━━ Quoted passage
Monday 17 February 2020

Doctor Who Series 12 First Impressions: Episode 8 (The Haunting Of Villa Diodati)

Okay, so the short version is that it was a good episode. I don't know about great, now, but certainly good. Upper tier, but not cracking the top three for me personally? It's a bit of a surprise that I was cooler on it than I expected, considering what it does. Much like last week's Can You Hear Me?, there are concepts here that personally resonate with me. Unlike the previous episode, however, the concepts don't hit me on an emotional level... per se. Instead what they do is mirror two pieces of media which are important and formative to me, and the comparison made me sit up and go "oh that's kinda clever, it's like ___" as I was watching. These comparisons will come in a moment, once I get the proverbial motor running... but I do have to say that, as nice as it is to be reminded of such important media to me, there's only a little going on beyond that. I ended up feeling like I did when Captain Jack showed up a few weeks ago; "yes good, I recognize that element, now do something with it other than reminding me of other shit I've seen.". I don't say this to imply that The Haunting Of Villa Diodati (and I almost got that first try, I only spelled it "Diodata") is an awful piece of reference porn or anything. It's absolutely not. It does what it does, and not much more beyond that, that's all. Still, I can find something here. Come on, then. Let's dig in.



It's another bit of historical fun, with Mary Shelley and Lord Byron on the stormy night where Shelley was supposed to have come up with the idea of Frankenstein. Frankenstein's a great book, I enjoyed covering it in college. I swear I remember mentioning that in another blog post or tweet or something a while ago, but I can't remember. Anyway, we have the Doctor and friends dropping in via a cute cold open of everyone getting spooked, and then... well, that's odd, history isn't quite going as it should. It's around here that all the creepy shit begins to happen, and it starts as your typical haunted house affair. Vases being thrown by invisible force, paintings falling down, goddamn bone hands trying to choke people out. You know, the typical shit. I'll say this for Villa Diodati, it definitely sets a spooky haunted house atmosphere. Doctor Who is very good at that, but it's what happens with the house itself beyond those scares that intrigues me. The house starts trapping the denizens in endless loops, stairways that lead down and back up to each other. It's a great effect, and here's where I caught my first resonant reference. One of my favorite horror novels of all time is House Of Leaves, and at the heart of its nested narrative is a story about a house that is, to use an apt phrase, bigger on the inside. It holds a massive dark labyrinth in which the walls rearrange and keep on changing. (Interestingly, Mary Shelley's Frankenstein also has a nested narrative structure. Mirroring. Fuck.) So, to see a Doctor Who story using the twisted logic of an infinitely changing house as part of the horror was really a hoot. That being said, this is where my more cynical nature took over. I was happy to see the connection, but the show had to stick the landing. There had to be a good point to why the house was this way... and, as it turns out, the point was keeping the McGuffin of the episode safe. So, you know, let's talk about Percy Shelley and the Lone Cyberman.
━━━━
━━ Input material
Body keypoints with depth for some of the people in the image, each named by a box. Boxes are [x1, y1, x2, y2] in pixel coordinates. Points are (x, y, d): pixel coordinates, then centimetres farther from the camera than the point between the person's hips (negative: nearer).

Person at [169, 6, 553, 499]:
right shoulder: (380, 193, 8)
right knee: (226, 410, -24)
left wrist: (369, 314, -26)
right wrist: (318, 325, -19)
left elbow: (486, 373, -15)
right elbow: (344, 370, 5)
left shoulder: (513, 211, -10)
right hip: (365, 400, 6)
━━━━
━━ Input material
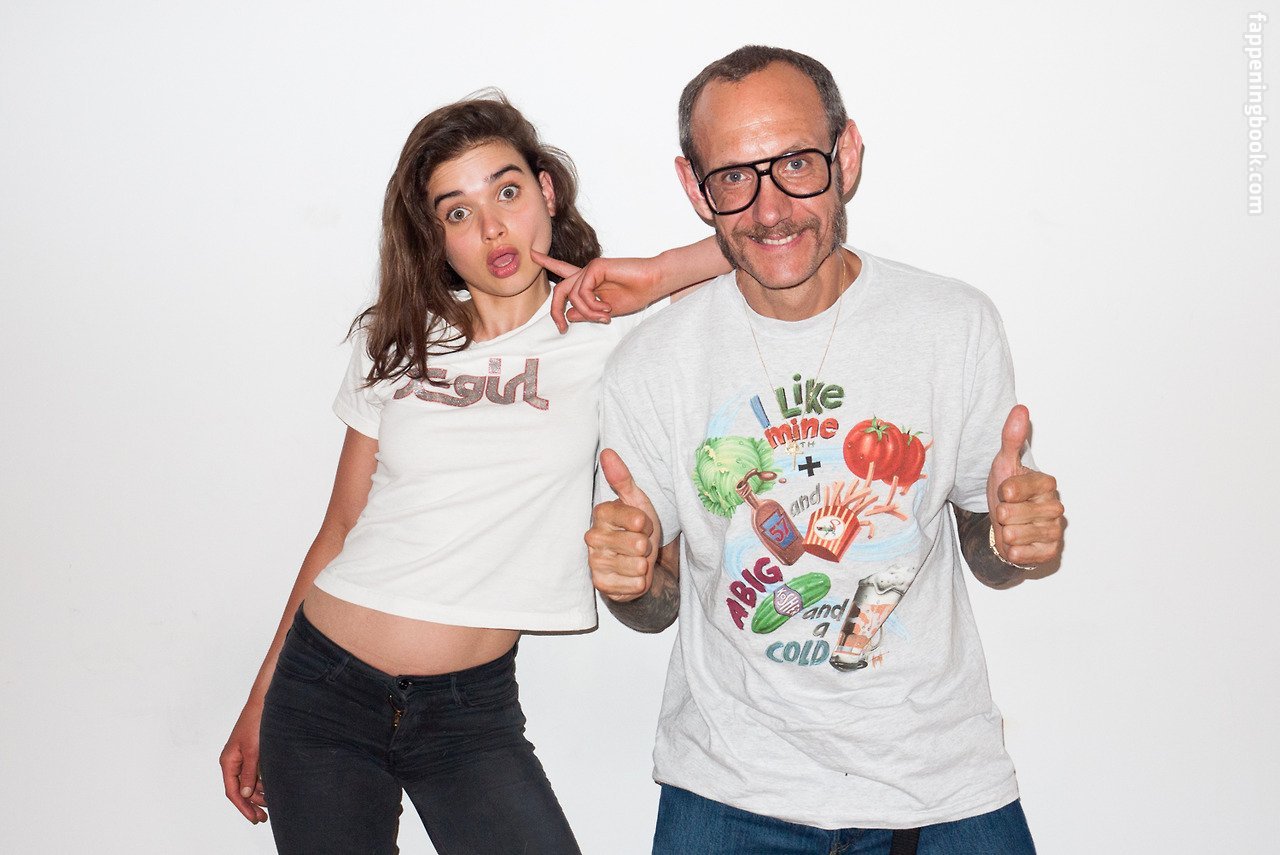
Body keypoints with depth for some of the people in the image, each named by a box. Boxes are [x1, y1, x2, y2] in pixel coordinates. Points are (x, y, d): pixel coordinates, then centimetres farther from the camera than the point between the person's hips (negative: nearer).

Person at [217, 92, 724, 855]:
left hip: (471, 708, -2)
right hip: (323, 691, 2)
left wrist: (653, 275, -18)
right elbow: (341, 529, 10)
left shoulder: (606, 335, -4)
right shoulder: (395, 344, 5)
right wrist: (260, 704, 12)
━━━━
* [Things to do]:
(1) Arrange the stretch of the records from the line containing "right hip: (323, 691, 2)" through the line containing "right wrist: (260, 704, 12)" as a JSON list of strings, one string per line, skipping blank lines.
(2) Pick up the Doctor Who episode review after its final sentence and keep writing it.
The records are unrelated to the review.

* [Answers by item number]:
(1)
[
  "right hip: (323, 691, 2)",
  "left wrist: (653, 275, -18)",
  "right elbow: (341, 529, 10)",
  "left shoulder: (606, 335, -4)",
  "right shoulder: (395, 344, 5)",
  "right wrist: (260, 704, 12)"
]

(2)
I want to preface all of this by saying I'm not the biggest Cyberman fan in the world. You can do a lot of good shit with the body horror aspect of them (as hammy as it was, Rise Of The Cybermen/Age Of Steel was good in this regard), but more often than not the show just treats them as stompy death robots with legacy recognition and appeal. That being said, I appreciate the attempt here to make the Lone Cyberman spookier by having him be this rusted-out, half-broken monstrosity clanking about the house. Being able to see part of his face makes him far more horrific, and the fact that he still has emotion allows him to be driven but still have anger and pettiness burning within him. He's pretty good. Then we get to the reveal, and the fact that Percy Shelley generated the spooky factor of the house to keep this metallic dumbass from getting some Cyberman tech that will let him like, go to the future and help the Cybermen win a bunch of battles. Oh god. Here's where I make a compliment sandwich and roll my eyes; not just for here, but pre-emptively for next week. I really don't care about the Cyberwars or any dumb shit like that, as it's exactly the type of shit I just said the majority of Doctor Who does. If I want big stompy death robots shooting people and getting blown up, I'll grab my Peter Davison Blu-Rays off of the shelf and watch fucking Earthshock again. More to the point, the show uses Captain Jack's earlier warning to set up... a goddamned trolley problem. Give the Lone Cyberman the Cyberium thing and let billions in the future die, or allow Percy Shelley to die and rewrite the history of planet Earth. We know damn well which choice the Doctor will make and, for reasons I'll get to, it was the right one to make. What's strange, then, is how the choice is framed; the companions argue for saving billions of lives, and the Doctor offers some bizarre waffle about the course of human history and Percy Shelley's creativity before basically blowing up on the fam. Um. What? It's a very strange beat to focus on, but it does give us an angry Jodie Whittaker in a way we've not seen up to now.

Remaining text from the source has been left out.